Je voudrais souligner deux ou trois choses. Premièrement, il existe déjà une délégation — j’essaie de me souvenir du nombre exact de forces de police, je pense qu’il y en a environ 15 dans tout le pays — qui a le pouvoir de prendre des mesures immédiates lorsque les forces de police de l’administration concernée établissent l’existence d’un problème lié au comportement inapproprié d’un drone.

Le but de cette formulation était d’abord de s’assurer que le libellé soit conforme au mandat de la Loi sur l’aéronautique, qui concerne la sécurité et la sûreté aériennes. Nous devons nous assurer que cela correspond à l’objectif général de la loi. Cela dit, je peux affirmer que nous sommes conscients de l’existence des infrastructures essentielles dont vous venez de parler, et que nous croyons que certaines des technologies envisagées pourraient également convenir dans d’autres cas.

Ce que nous voulons éviter, c’est une approche où une organisation ou une entreprise se consacrant à la destruction des drones disposerait d’une technologie si puissante qu’elle pourrait se répercuter sur l’aviation d’un niveau supérieur, sur l’aviation classique. Nous voulons nous assurer que cette technologie est proportionnelle à l’action souhaitée, qu’elle est circonscrite et qu’elle est sécuritaire. C’est peut-être là le lien que vous pouvez établir entre la sécurité et la sûreté aériennes. Nous voulons nous assurer que le drone est effectivement géré de façon appropriée, mais sans que cela ait la moindre incidence sur le système de NAV CANADA ou sur l’aviation ordinaire qui pourrait se trouver à proximité. Vous pouvez donc peut-être voir un lien avec cela dans ma réponse.

La sénatrice Osler : Merci, monsieur.

La sénatrice Arnold : Merci à tous d’être ici ce soir. Honnêtement, je ne sais pas s’il reste des questions, mais les drones semblent être une préoccupation.

Compte tenu de l’augmentation considérable des frais, je serais très contrariée de savoir que quelqu’un pourrait se retrouver dans une situation délicate sans le savoir. Est-il même possible de faire quelque chose de mal par inadvertance avec un drone?
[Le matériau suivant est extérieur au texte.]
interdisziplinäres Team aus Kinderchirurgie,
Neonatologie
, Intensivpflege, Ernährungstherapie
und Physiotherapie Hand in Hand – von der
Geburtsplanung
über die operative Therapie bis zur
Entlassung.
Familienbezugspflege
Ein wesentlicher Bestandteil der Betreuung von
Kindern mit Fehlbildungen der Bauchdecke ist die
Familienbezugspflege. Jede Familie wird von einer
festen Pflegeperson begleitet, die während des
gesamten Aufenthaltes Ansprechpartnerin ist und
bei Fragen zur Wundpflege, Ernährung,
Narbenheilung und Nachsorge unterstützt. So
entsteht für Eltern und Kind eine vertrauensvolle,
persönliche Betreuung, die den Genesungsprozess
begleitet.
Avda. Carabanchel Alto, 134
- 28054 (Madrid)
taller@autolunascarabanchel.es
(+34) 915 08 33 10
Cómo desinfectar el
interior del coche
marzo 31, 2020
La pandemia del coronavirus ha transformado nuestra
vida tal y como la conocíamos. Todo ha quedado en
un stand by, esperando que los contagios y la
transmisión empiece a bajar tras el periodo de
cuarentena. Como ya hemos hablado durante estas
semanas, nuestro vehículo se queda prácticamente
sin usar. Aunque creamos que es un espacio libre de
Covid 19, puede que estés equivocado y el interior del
M. Meunier : Sénatrice, je peux peut-être répondre à cette question avec une image que j’utilise souvent au ministère, à savoir que chez les pilotes de drones qui ne respectent pas les règles, il existe trois types de personnes. Il y a les ignorants, qui n’ont aucune idée qu’il existe en fait une réglementation relative aux drones et qu’ils ne doivent pas interférer avec l’aviation. Il y a les imprudents, c’est-à-dire ceux qui connaissent la réglementation et qui se disent : « Je vais prendre un risque et le faire quand même. » Et enfin, il y a les esprits criminels. Je pense donc que certaines des propositions présentées ici concernant la lutte contre les drones ne visent pas tant à influencer les ignorants, car dans leur cas, il suffit d’aller les voir et de leur dire : « Je vais vous demander de bien vouloir ramener votre drone au sol. » Les propositions sont donc destinées à d’autres types d’incidents plus graves. C’est ce que je pourrais répondre à votre question, sénatrice.
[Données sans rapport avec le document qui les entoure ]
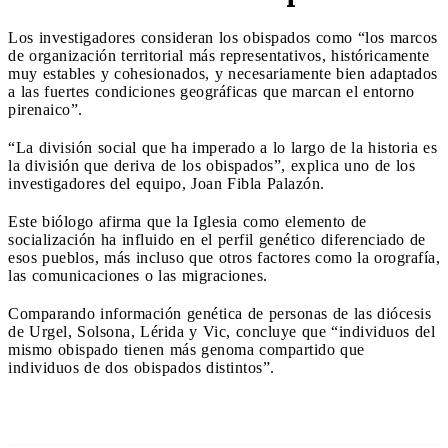
Los investigadores consideran los obispados como “los marcos
de organización territorial más representativos, históricamente
muy estables y cohesionados, y necesariamente bien adaptados
a las fuertes condiciones geográficas que marcan el entorno
pirenaico”.
“La división social que ha imperado a lo largo de la historia es
la división que deriva de los obispados”, explica uno de los
investigadores del equipo, Joan Fibla Palazón.
Este biólogo afirma que la Iglesia como elemento de
socialización ha influido en el perfil genético diferenciado de
esos pueblos, más incluso que otros factores como la orografía,
las comunicaciones o las migraciones.
Comparando información genética de personas de las diócesis
de Urgel, Solsona, Lérida y Vic, concluye que “individuos del
mismo obispado tienen más genoma compartido que
individuos de dos obispados distintos”.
La sénatrice Arnold : Je vous remercie.

La sénatrice Mohamed : Je suis peut-être complètement à côté de la plaque, mais l’une des choses qui m’est venue à l’esprit, c’est le comportement indiscipliné à bord des avions. Tout le monde ici a vu cette vidéo où tout le monde filme tout le monde et où il y a des personnages exécrables dans les avions. Ce ne sont pas des gens inconscients, mais simplement des individus qui se conduisent mal.
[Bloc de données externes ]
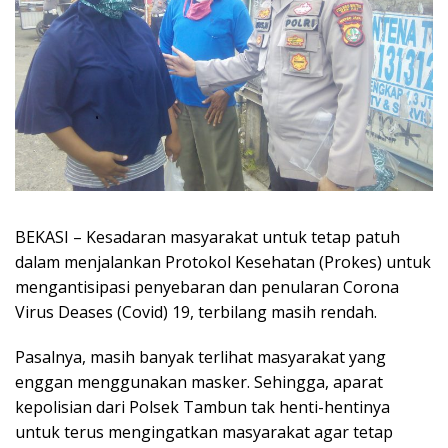
BEKASI – Kesadaran masyarakat untuk tetap patuh
dalam menjalankan Protokol Kesehatan (Prokes) untuk
mengantisipasi penyebaran dan penularan Corona
Virus Deases (Covid) 19, terbilang masih rendah.
Pasalnya, masih banyak terlihat masyarakat yang
enggan menggunakan masker. Sehingga, aparat
kepolisian dari Polsek Tambun tak henti-hentinya
untuk terus mengingatkan masyarakat agar tetap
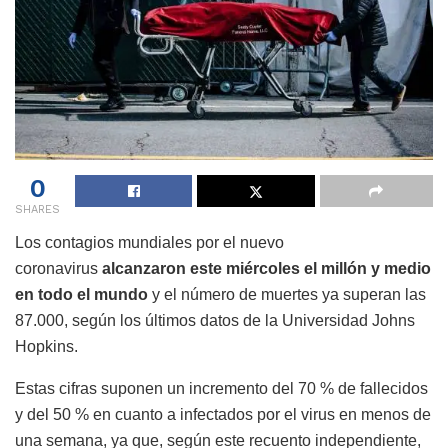
0
SHARES
Los contagios mundiales por el nuevo
coronavirus
alcanzaron este miércoles el millón y medio
en todo el mundo
y el número de muertes ya superan las
87.000, según los últimos datos de la Universidad Johns
Hopkins.
Estas cifras suponen un incremento del 70 % de fallecidos
y del 50 % en cuanto a infectados por el virus en menos de
una semana, ya que, según este recuento independiente,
Donc, si vous pensez à l’augmentation des amendes, je pense à ce que disait ma collègue : comment les gens vont-ils le savoir?

L’idée d’augmenter les amendes, c’est de dissuader les gens, n’est-ce pas? Comment communiquez-vous correctement cette mesure dissuasive aux personnes qui, si elles apprenaient jusqu’où les amendes peuvent désormais aller, pourraient se faire la réflexion qu’elles ne veulent pas avoir à payer 1,5 million de dollars ou 150 000 $ pour avoir fait telle ou telle chose?

Comment informe-t-on les gens de cela? Est-ce dissuasif quand vous les en informez? Une partie de la réponse réside dans le nombre d’incidents qui se sont produits au cours des cinq dernières années et qui justifient une telle augmentation. Pouvez-vous nous donner une idée de ce à quoi cela ressemble?

M. Meunier : Je vais devoir vous communiquer les chiffres exacts plus tard. Cependant, M. MacKay a mentionné tout à l’heure le Groupe d’analyse collaborative que préside Transports Canada.

Cet élément lié aux passagers turbulents figurait peut-être parmi les trois principaux éléments désignés par le groupe comme présentant un risque pour la sécurité aérienne.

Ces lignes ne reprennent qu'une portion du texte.